What the COVID data said

ANURAG AGRAWAL

Jan 2022
from Shaastra :: vol 01 issue 01 :: Jan - Feb 2022

Data modelling remains a pillar of pandemic preparedness. Here's how we can improve our ability to extract meaningful information from data.

The past year and a half since the COVID-19 outbreak have been frustrating for people who want to make predictions about events - as opposed to offering post-facto explanations. As I look back with the benefit of hindsight, this is not surprising: deciphering the babble of raw data and rendering it comprehensible was always tough. It required a clear understanding of what we knew, but also the capacity to know what we did not know. The following takeaways may be useful for the future, particularly now that our collective attention is focused on the Omicron variant of the virus.
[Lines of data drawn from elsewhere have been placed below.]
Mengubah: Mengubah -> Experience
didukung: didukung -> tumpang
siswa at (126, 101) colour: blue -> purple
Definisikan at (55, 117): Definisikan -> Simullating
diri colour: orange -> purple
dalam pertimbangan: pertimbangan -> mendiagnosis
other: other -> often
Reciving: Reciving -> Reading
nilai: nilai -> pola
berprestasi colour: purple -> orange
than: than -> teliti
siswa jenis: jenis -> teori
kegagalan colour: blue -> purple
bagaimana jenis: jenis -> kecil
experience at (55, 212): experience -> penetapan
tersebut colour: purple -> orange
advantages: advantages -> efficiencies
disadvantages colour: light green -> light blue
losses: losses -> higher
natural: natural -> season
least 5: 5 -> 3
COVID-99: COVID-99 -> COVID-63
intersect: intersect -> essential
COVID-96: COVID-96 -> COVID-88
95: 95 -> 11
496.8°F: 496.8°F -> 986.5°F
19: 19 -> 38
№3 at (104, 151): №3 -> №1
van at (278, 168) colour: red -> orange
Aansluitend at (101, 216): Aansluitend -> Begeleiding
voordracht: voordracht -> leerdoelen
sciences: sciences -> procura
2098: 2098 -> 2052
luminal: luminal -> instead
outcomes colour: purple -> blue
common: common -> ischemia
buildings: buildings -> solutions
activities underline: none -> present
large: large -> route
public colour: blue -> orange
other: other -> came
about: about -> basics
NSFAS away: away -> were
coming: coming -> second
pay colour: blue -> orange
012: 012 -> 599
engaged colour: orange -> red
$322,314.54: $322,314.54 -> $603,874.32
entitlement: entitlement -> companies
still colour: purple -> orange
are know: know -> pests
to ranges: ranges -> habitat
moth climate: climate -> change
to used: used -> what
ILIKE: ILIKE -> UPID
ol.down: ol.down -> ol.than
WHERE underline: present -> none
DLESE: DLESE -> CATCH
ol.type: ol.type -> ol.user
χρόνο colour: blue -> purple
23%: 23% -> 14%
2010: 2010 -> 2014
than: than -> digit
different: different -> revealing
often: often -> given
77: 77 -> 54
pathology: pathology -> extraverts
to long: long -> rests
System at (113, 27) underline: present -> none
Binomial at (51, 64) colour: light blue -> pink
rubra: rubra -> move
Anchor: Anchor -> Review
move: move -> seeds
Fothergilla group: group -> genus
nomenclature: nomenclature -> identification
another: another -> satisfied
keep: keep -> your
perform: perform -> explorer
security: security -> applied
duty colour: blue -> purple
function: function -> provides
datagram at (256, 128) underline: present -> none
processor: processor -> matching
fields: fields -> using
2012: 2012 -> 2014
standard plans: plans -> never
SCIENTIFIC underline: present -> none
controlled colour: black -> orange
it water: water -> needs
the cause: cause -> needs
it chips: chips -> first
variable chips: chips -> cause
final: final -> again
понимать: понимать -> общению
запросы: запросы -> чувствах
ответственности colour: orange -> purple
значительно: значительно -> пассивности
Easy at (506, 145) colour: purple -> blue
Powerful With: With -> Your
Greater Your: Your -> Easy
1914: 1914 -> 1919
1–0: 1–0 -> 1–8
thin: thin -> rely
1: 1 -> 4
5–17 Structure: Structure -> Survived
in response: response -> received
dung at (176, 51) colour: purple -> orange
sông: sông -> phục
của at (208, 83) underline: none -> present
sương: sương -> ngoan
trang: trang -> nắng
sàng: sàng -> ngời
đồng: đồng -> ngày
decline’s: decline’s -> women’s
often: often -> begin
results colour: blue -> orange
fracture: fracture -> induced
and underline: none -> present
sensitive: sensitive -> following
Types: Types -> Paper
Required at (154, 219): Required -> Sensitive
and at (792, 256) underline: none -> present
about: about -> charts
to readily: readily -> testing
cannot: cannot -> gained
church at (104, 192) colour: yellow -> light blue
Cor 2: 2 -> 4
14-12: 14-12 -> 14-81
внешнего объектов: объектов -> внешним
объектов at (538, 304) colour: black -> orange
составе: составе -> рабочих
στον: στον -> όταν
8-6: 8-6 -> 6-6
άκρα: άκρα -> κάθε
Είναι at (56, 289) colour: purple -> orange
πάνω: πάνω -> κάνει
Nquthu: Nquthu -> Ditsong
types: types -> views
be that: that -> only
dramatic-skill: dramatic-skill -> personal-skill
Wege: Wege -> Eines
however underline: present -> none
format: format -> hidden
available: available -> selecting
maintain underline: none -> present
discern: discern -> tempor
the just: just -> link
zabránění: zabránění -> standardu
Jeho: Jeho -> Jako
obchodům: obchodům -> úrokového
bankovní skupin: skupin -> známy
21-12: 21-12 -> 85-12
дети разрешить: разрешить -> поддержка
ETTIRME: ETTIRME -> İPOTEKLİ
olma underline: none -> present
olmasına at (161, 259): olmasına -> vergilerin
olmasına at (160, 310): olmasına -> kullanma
Veracity of data, even if it is from the government, should be questioned. When most cases are mild and resemble general illnesses, when testing is difficult to access or expensive, and when positive tests lead to difficulties for non-sick people, most cases will go undetected. To detect every case would require a massive public health infrastructure and efforts, and in several countries, including India, such efforts yielded variable results. Test data from regions that are unable or unwilling to make such efforts will not be reliable in assessing the extent of the spread of the virus.

The next step to assess the spread of the infection would be to conduct frequent serosurveys based on small but representative samples of the population. This was a potential area of strength for India. We not only developed indigenous serology tests, but the Indian Council of Medical Research performed national serosurveys in a randomly selected sample of districts, while the Council of Scientific and Industrial Research performed detailed surveys of its national lab network. This data established that the true number of cases was far greater than the known ones. There were wide gaps in case-finding between States. The ratio of estimated cases by serosurveys and known cases by testing was the lowest for Kerala (about 5), but over 50 in Jharkhand. Such data should have been more aggressively obtained, released, and used to improve models.